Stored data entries

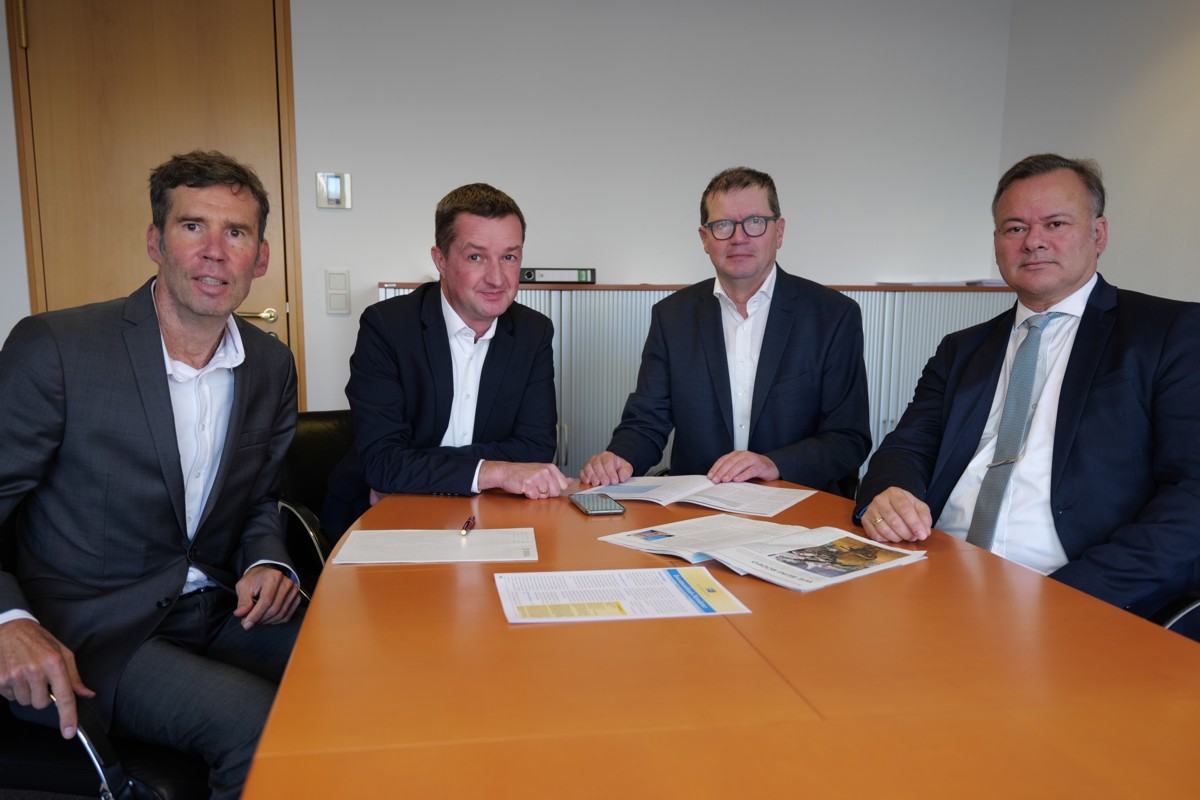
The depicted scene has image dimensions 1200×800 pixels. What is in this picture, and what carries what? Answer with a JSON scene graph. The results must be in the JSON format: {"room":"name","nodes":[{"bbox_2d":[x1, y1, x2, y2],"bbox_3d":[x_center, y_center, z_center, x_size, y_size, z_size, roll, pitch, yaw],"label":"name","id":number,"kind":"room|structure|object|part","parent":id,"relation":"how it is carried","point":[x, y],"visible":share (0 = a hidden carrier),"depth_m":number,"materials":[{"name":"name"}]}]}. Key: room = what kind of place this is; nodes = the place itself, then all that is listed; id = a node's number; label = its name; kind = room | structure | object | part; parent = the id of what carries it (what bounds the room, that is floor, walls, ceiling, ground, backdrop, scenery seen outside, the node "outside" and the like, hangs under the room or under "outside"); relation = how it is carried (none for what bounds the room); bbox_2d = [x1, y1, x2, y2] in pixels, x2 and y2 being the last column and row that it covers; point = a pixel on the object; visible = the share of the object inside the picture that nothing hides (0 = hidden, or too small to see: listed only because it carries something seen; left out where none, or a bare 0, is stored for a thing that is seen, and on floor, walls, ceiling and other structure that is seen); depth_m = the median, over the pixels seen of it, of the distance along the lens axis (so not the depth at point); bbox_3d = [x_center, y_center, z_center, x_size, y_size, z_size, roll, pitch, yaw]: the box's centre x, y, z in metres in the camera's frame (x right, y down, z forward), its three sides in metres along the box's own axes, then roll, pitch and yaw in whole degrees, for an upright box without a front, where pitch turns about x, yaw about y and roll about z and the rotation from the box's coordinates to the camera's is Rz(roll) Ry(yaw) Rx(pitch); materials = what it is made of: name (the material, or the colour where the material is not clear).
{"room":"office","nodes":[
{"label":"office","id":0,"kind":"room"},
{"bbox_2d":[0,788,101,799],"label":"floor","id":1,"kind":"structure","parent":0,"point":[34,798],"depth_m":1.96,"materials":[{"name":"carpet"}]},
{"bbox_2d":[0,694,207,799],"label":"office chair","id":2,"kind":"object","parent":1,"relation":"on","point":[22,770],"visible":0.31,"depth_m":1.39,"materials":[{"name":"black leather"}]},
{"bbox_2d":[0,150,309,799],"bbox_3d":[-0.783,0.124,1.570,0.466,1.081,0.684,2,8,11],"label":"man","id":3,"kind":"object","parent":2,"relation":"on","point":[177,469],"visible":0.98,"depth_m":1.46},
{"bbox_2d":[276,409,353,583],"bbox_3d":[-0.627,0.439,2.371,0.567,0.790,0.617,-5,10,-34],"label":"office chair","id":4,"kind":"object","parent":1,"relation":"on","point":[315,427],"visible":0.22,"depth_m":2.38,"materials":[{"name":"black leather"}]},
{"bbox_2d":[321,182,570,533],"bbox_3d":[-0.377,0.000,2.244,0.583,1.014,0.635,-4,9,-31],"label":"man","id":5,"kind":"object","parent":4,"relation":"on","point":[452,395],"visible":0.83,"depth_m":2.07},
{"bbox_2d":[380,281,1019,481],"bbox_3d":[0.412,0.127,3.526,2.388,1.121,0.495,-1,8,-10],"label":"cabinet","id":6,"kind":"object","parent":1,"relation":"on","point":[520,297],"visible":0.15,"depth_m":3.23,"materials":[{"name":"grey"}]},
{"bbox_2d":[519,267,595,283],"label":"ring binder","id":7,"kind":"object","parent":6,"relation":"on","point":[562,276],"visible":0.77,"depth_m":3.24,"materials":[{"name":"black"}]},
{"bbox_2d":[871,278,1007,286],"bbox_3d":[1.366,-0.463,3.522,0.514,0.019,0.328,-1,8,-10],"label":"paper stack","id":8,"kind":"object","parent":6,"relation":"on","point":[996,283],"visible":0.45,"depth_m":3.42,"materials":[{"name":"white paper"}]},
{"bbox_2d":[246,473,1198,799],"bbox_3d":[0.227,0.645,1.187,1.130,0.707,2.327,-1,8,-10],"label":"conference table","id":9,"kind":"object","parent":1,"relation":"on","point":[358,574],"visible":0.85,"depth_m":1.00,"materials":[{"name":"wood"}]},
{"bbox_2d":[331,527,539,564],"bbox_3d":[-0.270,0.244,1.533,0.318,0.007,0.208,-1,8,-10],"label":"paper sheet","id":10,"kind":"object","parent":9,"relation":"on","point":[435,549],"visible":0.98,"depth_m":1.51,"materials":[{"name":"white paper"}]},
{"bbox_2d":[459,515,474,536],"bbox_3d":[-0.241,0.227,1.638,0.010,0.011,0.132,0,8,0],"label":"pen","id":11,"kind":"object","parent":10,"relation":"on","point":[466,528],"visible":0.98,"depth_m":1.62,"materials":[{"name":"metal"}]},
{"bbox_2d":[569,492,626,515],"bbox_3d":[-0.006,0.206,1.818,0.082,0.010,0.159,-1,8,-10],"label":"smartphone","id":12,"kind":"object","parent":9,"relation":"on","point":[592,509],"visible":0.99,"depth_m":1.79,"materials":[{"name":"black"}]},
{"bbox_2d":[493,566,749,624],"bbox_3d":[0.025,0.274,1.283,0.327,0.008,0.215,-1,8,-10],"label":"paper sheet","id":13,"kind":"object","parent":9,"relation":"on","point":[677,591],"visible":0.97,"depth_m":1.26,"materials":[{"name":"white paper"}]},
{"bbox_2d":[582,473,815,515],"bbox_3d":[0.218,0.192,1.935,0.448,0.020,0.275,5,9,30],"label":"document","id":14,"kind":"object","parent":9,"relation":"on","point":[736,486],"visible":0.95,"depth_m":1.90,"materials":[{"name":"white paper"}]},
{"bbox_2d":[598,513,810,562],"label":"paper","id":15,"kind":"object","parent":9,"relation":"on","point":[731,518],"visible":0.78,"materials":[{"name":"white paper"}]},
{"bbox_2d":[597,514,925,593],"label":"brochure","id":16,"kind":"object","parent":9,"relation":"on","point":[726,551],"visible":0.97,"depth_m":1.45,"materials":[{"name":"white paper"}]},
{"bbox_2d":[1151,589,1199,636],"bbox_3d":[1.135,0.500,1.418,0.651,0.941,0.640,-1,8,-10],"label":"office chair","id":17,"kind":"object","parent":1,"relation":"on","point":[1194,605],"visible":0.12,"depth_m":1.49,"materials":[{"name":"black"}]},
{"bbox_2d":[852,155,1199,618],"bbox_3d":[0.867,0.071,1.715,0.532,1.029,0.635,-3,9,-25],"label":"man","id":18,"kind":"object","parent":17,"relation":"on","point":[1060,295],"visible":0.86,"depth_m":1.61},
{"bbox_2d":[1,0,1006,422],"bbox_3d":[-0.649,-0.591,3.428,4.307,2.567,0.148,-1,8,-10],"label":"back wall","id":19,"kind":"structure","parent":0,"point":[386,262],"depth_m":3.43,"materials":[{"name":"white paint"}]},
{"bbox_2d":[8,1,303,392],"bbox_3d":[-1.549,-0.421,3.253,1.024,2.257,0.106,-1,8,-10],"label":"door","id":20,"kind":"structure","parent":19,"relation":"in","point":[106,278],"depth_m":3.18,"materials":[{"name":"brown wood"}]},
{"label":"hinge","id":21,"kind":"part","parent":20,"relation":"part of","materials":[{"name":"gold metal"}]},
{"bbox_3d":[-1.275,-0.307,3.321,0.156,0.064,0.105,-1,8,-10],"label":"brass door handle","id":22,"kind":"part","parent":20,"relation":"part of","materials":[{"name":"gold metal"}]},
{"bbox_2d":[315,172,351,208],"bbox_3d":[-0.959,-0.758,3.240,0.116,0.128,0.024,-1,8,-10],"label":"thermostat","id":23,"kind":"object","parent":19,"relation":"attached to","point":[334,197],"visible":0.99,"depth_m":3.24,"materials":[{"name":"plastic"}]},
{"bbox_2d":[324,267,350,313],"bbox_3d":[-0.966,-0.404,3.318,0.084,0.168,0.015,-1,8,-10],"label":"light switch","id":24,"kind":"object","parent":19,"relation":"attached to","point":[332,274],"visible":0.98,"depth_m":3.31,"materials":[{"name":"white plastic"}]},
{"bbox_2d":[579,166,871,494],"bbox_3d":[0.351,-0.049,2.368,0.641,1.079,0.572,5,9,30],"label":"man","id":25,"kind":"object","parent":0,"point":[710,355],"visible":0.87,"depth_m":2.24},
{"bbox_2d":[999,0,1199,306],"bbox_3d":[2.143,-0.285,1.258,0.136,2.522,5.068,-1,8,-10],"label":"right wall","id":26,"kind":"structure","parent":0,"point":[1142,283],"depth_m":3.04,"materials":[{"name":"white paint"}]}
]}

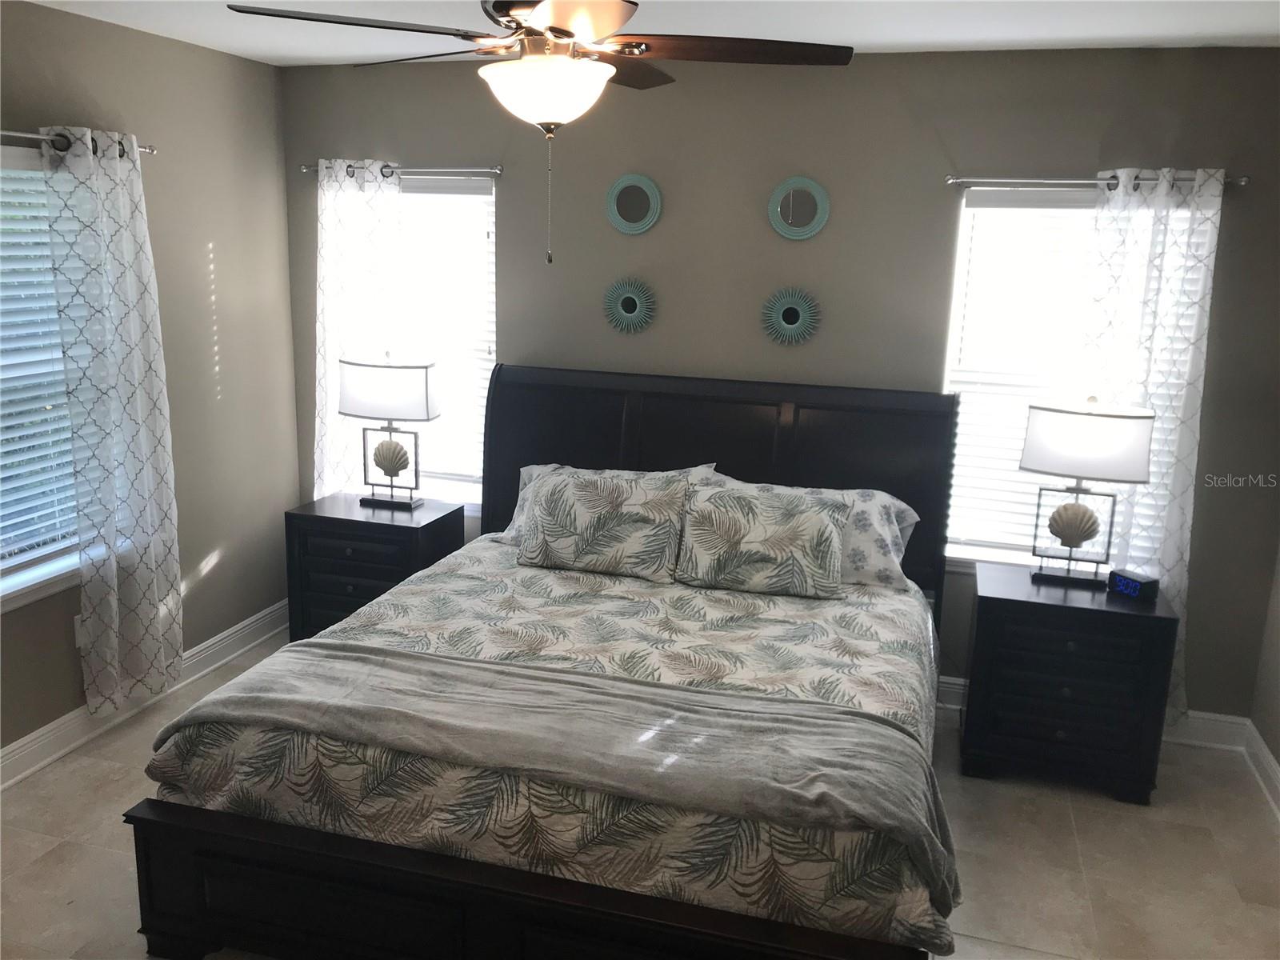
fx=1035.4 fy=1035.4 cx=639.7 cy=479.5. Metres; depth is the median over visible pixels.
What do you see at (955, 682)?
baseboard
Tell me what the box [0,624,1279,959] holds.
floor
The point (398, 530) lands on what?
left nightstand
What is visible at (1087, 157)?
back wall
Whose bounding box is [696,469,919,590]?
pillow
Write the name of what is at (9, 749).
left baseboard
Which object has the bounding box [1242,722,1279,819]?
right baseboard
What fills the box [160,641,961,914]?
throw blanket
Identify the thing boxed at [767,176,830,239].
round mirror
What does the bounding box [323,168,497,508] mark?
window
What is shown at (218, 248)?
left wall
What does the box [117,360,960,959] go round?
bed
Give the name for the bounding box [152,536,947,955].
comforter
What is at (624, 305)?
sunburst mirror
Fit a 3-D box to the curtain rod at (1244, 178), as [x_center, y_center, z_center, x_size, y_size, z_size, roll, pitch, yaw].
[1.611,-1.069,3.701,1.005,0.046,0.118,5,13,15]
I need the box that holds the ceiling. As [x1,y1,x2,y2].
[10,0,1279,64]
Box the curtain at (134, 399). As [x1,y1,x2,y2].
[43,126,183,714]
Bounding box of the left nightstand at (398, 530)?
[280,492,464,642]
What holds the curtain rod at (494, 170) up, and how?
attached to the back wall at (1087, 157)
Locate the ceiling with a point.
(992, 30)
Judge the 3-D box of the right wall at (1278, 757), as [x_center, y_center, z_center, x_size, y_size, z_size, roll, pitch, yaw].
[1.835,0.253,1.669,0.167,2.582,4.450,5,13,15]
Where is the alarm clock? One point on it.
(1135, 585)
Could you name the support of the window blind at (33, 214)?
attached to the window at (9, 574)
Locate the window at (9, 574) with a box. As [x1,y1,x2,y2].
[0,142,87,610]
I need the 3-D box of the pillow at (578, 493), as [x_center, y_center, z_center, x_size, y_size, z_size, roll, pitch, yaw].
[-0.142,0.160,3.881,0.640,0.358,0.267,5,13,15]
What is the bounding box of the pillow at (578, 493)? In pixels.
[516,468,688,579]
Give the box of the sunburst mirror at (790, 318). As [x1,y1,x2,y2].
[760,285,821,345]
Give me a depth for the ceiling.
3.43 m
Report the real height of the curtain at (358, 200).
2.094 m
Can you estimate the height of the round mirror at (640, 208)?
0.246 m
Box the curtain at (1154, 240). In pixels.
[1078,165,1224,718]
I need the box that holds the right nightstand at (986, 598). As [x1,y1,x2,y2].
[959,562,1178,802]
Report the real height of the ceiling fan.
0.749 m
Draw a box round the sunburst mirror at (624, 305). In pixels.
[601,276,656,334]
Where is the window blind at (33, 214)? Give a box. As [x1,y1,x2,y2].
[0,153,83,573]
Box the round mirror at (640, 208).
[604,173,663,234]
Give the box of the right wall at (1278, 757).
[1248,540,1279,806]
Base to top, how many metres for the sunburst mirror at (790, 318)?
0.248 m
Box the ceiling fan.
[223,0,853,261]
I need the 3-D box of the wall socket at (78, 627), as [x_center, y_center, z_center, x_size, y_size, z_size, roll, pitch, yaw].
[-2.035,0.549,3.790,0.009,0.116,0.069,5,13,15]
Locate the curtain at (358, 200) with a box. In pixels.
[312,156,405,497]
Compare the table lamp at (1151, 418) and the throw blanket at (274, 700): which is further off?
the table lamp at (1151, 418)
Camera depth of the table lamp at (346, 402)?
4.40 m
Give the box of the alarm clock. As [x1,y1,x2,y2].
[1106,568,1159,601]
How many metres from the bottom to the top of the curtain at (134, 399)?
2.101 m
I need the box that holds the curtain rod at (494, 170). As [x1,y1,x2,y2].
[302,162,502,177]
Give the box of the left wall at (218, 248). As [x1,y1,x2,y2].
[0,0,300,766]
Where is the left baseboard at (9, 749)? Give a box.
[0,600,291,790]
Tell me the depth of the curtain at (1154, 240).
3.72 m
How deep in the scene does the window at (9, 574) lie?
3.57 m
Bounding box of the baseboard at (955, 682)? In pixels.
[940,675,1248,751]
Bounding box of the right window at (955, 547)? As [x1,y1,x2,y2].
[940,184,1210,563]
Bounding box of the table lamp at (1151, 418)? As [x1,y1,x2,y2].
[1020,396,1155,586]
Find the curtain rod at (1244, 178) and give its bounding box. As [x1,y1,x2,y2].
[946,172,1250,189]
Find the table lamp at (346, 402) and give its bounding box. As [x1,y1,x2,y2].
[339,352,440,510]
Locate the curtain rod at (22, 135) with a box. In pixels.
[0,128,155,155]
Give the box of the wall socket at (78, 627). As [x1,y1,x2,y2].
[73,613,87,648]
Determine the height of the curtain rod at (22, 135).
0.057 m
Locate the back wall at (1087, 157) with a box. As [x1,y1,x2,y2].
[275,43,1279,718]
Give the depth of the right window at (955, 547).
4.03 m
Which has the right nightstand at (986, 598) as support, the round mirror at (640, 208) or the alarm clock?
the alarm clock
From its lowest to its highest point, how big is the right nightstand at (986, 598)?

WHAT YOU NEED TO DO: Retype exactly the lines from the one containing "Find the table" through the last line of the records above, including both.

ANSWER BELOW:
Find the table lamp at (346, 402) and give its bounding box. As [x1,y1,x2,y2].
[339,352,440,510]
Locate the curtain rod at (22, 135) with a box. In pixels.
[0,128,155,155]
Give the box of the wall socket at (78, 627). As [x1,y1,x2,y2].
[73,613,87,648]
Determine the height of the curtain rod at (22, 135).
0.057 m
Locate the back wall at (1087, 157) with a box. As [x1,y1,x2,y2].
[275,43,1279,718]
Give the depth of the right window at (955, 547).
4.03 m
Which has the right nightstand at (986, 598) as support, the round mirror at (640, 208) or the alarm clock?
the alarm clock
From its lowest to its highest point, how big is the right nightstand at (986, 598)?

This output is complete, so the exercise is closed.